"The Hustle" (out now on Blu-ray, DVD and Digital) is a con artist comedy that's pretty much a beat-for-beat remake of "Dirty Rotten Scoundrels," except the genders are switched and Anne Hathaway and Rebel Wilson play updated versions of the characters played by Michael Caine and Steve Martin.
Of course, as we discussed earlier with the 1988 movie's reissue, "Dirty Rotten Scoundrels" was a reimagining of the 1964 comedy "Bedtime Story," starring David Niven and Marlon Brando.
"Scoundrels" takes just the rough plot outline of "Bedtime Story," but fans of "Dirty Rotten Scoundrels" will be able to predict pretty much exactly what happens in every scene as they watch "The Hustle."
This drove critics crazy, and they generally trashed the movie and probably dragged down the box office. That's too bad because the movie's pretty funny.
Hathaway is Josephine Chesterfield, an accomplished con who has the French Riviera town of Beaumont-sur-Mer wired as she separates rich men from their money and jewels. Her perfect setup is endangered when Wilson's low-end grifter Penny Rust stumbles into town and wants Josephine to become her mentor.
They run a series of successful engagement cons but butt heads when Penny wants a bigger cut. They decide that one of them has to leave town and set up a contest: The con who can separate a young tech entrepreneur (Alex Sharp) from $500,000 wins.

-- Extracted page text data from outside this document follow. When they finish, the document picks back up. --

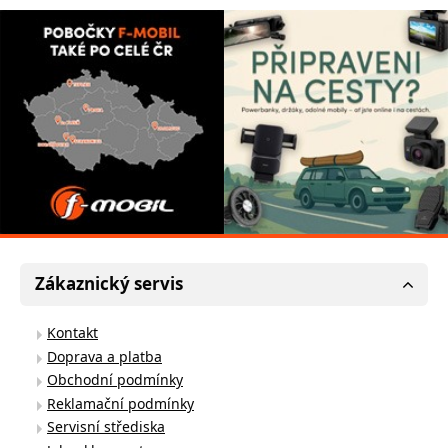
Zákaznický servis
Kontakt
Doprava a platba
Obchodní podmínky
Reklamační podmínky
Servisní střediska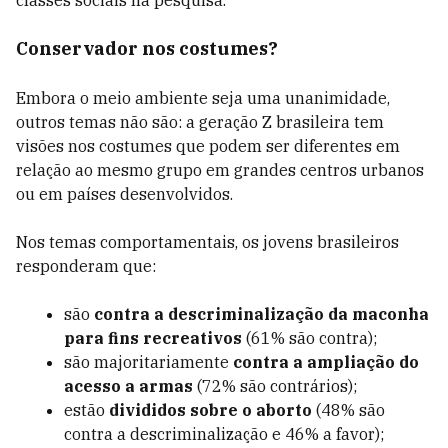
classes sociais na pesquisa.
Conservador nos costumes?
Embora o meio ambiente seja uma unanimidade,
outros temas não são: a geração Z brasileira tem
visões nos costumes que podem ser diferentes em
relação ao mesmo grupo em grandes centros urbanos
ou em países desenvolvidos.
Nos temas comportamentais, os jovens brasileiros
responderam que:
são
contra a descriminalização da maconha
para fins recreativos
(61% são contra);
são majoritariamente
contra a ampliação do
acesso a armas
(72% são contrários);
estão
divididos sobre o aborto
(48% são
contra a descriminalização e 46% a favor);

The bet doesn't go as planned, and things get sticky with their mark.
Director Chris Addison worked as both a writer and director on HBO's "Veep." "The Hustle" doesn't aspire to that comedy's heights of depraved ambition, but Addison knows something about directing a comedy scene.
This is another one of those movie comedies that will likely find a devoted audience once it's on cable and streaming. In the meantime, if you're stuck when making a choice on movie night, this one is a lot funnier than its Rotten Tomatoes score might suggest.